By Virginia Furness
LONDON, June 13 (Reuters) - A firesale of peripheral debt from Italy, Spain and Portugal has drawn strong investor demand despite the record low yields on offer, and some expectation that the EU will discipline Italy over its excessive debt.
With euro zone bond yields offering ultra-low or negative returns, the carry trade is on, analysts say, meaning that each of the three peripheral bond issuers were met with strong demand in Wednesday's sales.
The term "carry" refers to a trade where investors take advantage of low short-dated borrowing costs to pick up some yield by buying longer-dated debt.
Worries about economic growth as well as trade disputes are seeing core euro zone bond yields hit multi-year or all-time lows, but spreads are also tightening, suggesting there is a hunt for yield which is benefiting the periphery.
"Usually you would expect spreads to widen but carry is so low in the core... which is why the periphery is doing so well," said Daniel Lenz, rates strategist at DZ Bank.
Italy is expected to be a key focus at this month's Eurogroup meeting on Thursday, analysts said, amid concerns over its heavy public debt load.
European Economics Commissioner Pierre Moscovici said on Wednesday Italy should present a credible fiscal path for this year and next if it still wants to avoid European Union disciplinary action over its debt.
Also on Wednesday, Italy's Economy Minister Giovanni Tria said the country must reduce its "enormous" public debt to shore up market confidence.
However, investors were undeterred by such concerns, placing orders of more than 23.5 billion euros for a 20-year syndicated bond.

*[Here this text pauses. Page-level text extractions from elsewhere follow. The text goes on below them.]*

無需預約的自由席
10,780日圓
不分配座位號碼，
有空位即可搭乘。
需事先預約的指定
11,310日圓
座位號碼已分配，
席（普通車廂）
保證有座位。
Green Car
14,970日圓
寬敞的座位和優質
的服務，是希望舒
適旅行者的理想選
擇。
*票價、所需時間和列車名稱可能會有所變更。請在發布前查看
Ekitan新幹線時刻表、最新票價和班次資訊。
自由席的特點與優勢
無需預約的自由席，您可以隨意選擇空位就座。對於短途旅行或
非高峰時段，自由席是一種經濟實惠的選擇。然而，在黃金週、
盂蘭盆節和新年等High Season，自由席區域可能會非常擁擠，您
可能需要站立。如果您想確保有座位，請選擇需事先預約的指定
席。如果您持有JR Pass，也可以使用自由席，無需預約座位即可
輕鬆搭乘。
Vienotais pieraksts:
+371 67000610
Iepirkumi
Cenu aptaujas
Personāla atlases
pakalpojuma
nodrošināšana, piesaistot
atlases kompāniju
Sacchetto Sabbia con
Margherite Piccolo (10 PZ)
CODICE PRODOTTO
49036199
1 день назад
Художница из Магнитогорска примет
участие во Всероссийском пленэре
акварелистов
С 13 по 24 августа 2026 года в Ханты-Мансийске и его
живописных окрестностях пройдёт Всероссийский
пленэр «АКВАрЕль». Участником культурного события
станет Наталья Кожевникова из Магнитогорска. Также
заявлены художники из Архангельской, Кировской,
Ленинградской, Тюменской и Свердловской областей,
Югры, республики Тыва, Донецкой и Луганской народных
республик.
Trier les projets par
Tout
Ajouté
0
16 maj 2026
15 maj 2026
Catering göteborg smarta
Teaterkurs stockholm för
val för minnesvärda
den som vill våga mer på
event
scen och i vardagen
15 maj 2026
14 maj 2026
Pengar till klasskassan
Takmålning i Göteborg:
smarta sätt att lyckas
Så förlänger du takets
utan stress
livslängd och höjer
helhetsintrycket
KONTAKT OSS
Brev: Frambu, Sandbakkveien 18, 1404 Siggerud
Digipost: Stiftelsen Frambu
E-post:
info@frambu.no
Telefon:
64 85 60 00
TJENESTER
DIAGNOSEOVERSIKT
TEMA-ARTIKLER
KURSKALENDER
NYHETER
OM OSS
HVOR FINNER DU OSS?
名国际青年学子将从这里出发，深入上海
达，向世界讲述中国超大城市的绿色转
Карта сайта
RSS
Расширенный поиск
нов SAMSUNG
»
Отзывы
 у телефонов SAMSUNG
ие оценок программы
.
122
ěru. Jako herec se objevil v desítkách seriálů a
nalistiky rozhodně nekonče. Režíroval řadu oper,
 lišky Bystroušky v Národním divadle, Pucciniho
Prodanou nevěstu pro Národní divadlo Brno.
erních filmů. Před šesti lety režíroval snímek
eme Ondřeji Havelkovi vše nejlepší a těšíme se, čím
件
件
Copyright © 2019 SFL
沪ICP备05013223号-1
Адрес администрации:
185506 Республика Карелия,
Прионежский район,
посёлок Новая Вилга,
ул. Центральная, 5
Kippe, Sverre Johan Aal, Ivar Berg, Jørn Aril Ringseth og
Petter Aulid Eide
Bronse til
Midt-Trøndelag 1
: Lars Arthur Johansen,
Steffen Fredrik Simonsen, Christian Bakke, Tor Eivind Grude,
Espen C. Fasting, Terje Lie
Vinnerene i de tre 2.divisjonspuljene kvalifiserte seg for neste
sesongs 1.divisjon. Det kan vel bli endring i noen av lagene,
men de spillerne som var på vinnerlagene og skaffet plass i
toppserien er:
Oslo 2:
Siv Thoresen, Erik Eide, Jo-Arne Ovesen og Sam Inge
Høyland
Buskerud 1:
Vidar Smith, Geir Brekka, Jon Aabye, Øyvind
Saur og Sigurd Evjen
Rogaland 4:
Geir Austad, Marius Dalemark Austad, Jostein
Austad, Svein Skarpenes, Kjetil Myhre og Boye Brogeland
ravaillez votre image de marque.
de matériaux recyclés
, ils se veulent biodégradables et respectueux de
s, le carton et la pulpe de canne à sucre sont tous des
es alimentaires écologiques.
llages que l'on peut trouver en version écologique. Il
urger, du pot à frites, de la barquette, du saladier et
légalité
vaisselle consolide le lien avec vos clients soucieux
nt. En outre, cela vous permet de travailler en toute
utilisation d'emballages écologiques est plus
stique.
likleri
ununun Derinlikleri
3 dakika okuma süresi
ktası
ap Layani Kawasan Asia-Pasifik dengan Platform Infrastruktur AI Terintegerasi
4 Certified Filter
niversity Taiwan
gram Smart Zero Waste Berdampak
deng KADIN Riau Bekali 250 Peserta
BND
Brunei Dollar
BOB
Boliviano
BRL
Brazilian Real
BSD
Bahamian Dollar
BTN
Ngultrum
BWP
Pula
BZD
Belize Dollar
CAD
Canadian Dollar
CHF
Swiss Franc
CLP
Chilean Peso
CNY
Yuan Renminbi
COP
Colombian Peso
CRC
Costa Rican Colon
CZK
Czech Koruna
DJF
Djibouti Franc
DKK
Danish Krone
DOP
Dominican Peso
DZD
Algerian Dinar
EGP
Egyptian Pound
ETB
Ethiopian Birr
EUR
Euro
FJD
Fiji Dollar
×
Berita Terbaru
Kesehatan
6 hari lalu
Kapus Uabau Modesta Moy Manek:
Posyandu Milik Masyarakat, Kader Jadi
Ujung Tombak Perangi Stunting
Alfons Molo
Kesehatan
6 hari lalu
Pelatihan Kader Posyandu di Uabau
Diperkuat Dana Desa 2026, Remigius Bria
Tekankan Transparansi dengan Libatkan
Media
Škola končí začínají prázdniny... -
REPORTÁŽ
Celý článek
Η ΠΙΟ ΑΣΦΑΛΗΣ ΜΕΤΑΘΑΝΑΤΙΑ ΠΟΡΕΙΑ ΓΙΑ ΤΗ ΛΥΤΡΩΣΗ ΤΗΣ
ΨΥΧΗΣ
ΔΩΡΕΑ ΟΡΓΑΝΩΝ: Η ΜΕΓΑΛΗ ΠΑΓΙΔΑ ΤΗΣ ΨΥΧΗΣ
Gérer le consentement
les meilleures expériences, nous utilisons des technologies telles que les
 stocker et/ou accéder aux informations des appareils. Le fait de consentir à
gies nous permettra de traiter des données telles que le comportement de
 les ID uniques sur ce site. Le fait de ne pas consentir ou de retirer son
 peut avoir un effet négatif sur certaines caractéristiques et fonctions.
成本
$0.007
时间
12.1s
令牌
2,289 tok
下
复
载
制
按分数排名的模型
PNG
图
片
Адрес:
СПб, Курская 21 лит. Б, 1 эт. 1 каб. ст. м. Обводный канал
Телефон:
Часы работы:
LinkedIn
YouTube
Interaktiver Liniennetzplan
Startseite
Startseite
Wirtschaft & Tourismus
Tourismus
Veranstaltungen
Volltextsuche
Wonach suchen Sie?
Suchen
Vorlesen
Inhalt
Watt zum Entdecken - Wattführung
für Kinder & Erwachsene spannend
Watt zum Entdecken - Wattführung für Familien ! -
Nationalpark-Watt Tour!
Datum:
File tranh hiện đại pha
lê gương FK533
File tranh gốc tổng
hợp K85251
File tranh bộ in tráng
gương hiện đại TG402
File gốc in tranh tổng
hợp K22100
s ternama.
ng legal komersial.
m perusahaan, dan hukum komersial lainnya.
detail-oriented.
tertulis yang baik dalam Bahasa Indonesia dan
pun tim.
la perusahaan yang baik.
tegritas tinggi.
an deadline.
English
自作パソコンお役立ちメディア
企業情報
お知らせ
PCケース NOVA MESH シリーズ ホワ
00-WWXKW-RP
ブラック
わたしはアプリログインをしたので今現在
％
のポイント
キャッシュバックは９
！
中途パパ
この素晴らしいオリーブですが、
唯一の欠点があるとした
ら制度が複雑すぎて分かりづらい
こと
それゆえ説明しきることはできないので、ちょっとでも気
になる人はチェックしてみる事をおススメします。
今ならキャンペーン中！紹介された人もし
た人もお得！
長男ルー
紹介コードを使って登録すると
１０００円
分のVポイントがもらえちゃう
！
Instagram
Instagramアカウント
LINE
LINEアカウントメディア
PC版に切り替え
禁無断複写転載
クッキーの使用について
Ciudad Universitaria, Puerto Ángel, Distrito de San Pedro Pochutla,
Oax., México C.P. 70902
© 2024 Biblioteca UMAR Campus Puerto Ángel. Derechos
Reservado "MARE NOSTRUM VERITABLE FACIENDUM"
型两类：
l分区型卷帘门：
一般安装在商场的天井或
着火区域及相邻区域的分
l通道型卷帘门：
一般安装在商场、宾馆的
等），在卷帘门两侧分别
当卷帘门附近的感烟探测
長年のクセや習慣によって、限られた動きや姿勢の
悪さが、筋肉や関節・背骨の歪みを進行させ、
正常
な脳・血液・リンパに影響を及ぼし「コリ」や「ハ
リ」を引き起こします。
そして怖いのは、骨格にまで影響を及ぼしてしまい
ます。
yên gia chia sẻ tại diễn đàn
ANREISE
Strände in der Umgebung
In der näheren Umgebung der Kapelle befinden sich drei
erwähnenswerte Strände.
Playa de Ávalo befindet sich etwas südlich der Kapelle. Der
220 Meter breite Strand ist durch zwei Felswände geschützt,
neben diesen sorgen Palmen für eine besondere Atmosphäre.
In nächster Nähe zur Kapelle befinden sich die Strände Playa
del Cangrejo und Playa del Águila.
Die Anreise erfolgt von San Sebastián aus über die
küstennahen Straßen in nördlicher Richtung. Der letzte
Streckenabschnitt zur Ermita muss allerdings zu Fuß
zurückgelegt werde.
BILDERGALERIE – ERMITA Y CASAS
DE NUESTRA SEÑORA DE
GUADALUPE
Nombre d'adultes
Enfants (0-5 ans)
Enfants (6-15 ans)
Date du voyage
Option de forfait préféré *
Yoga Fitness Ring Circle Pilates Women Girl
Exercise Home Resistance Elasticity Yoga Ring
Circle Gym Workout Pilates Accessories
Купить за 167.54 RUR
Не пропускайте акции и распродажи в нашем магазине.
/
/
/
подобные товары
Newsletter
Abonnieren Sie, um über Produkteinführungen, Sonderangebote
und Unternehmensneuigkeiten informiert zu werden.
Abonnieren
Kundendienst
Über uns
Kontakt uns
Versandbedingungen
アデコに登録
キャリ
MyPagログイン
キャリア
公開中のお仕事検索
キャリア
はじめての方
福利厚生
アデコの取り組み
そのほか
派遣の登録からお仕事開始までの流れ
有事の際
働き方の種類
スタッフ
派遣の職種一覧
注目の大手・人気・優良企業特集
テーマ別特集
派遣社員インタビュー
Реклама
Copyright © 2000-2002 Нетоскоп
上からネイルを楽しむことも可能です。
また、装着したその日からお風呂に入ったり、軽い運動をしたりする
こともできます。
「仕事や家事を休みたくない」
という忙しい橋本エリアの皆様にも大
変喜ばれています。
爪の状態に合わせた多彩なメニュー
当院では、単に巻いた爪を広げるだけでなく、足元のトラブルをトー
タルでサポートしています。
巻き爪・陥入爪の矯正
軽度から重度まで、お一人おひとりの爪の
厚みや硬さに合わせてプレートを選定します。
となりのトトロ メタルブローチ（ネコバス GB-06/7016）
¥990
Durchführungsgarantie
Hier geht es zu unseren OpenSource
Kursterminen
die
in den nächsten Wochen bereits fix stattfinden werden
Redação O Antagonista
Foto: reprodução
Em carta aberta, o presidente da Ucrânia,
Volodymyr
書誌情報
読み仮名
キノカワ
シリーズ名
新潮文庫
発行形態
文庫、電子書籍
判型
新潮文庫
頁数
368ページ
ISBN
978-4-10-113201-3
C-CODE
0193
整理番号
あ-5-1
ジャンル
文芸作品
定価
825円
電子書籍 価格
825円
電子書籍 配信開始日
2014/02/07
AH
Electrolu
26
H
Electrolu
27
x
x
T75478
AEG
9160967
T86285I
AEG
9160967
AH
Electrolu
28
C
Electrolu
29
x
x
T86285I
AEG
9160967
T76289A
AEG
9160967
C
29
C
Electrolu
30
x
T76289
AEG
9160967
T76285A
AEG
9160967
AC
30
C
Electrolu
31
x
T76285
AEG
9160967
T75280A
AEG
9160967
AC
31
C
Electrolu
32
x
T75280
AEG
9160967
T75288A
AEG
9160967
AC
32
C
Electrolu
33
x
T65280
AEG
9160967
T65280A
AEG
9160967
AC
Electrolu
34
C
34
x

A further test will come later on Thursday as the sovereign looks to sell up to 6.5 billion euros of government bonds or BTPs at auction.
Spain raised 6 billion euros of 10-year debt via syndication at a yield of 0.629%, or 33 basis points over mid-swaps
Portugal sold 1.25 billion euros of 10- and 15-year bonds in an auction on Wednesday at a record low yield.
State debt agency IGCP said the allotment yield on the benchmark June 2029 maturity fell to 0.639%, way below 1.059% at the previous auction in May, and the first time Portugal has sold 10 year debt below 1%.